Learning contextual gene set interaction networks of cancer with condition specificity
1 Integrated Cancer Genomics Division, Translational Genomics Research Institute, Phoenix, Arizona, USA
2 School of Computing, Informatics and Decision Systems Engineering, Arizona State University, Tempe, USA
3 Pharmaceutical Genomics Division, Translational Genomics Research Institute, Phoenix, Arizona, USA
4 Clinical Translational Research Division, Translational Genomics Research Institute, Phoenix, Arizona, USA
5 Cancer and Cell Biology Division, Translational Genomics Research Institute, Phoenix, Arizona, USA
6 Computational Biology Division, Translational Genomics Research Institute, Phoenix, Arizona, USA
BMC Genomics 2013, 14:110 doi:10.1186/1471-2164-14-110Published: 19 February 2013
Identifying similarities and differences in the molecular constitutions of various types of cancer is one of the key challenges in cancer research. The appearances of a cancer depend on complex molecular interactions, including gene regulatory networks and gene-environment interactions. This complexity makes it challenging to decipher the molecular origin of the cancer. In recent years, many studies reported methods to uncover heterogeneous depictions of complex cancers, which are often categorized into different subtypes. The challenge is to identify diverse molecular contexts within a cancer, to relate them to different subtypes, and to learn underlying molecular interactions specific to molecular contexts so that we can recommend context-specific treatment to patients.

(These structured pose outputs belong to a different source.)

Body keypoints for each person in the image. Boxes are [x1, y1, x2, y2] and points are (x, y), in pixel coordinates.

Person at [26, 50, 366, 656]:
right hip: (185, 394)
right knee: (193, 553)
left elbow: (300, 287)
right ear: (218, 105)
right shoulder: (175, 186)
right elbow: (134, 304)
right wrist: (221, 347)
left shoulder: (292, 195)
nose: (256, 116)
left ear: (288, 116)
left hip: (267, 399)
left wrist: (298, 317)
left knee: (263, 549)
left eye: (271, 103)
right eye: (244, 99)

In this study, we describe a novel method to discern molecular interactions specific to certain molecular contexts. Unlike conventional approaches to build modular networks of individual genes, our focus is to identify cancer-generic and subtype-specific interactions between contextual gene sets, of which each gene set share coherent transcriptional patterns across a subset of samples, termed contextual gene set. We then apply a novel formulation for quantitating the effect of the samples from each subtype on the calculated strength of interactions observed. Two cancer data sets were analyzed to support the validity of condition-specificity of identified interactions. When compared to an existing approach, the proposed method was much more sensitive in identifying condition-specific interactions even in heterogeneous data set. The results also revealed that network components specific to different types of cancer are related to different biological functions than cancer-generic network components. We found not only the results that are consistent with previous studies, but also new hypotheses on the biological mechanisms specific to certain cancer types that warrant further investigations.
The analysis on the contextual gene sets and characterization of networks of interaction composed of these sets discovered distinct functional differences underlying various types of cancer. The results show that our method successfully reveals many subtype-specific regions in the identified maps of biological contexts, which well represent biological functions that can be connected to specific subtypes.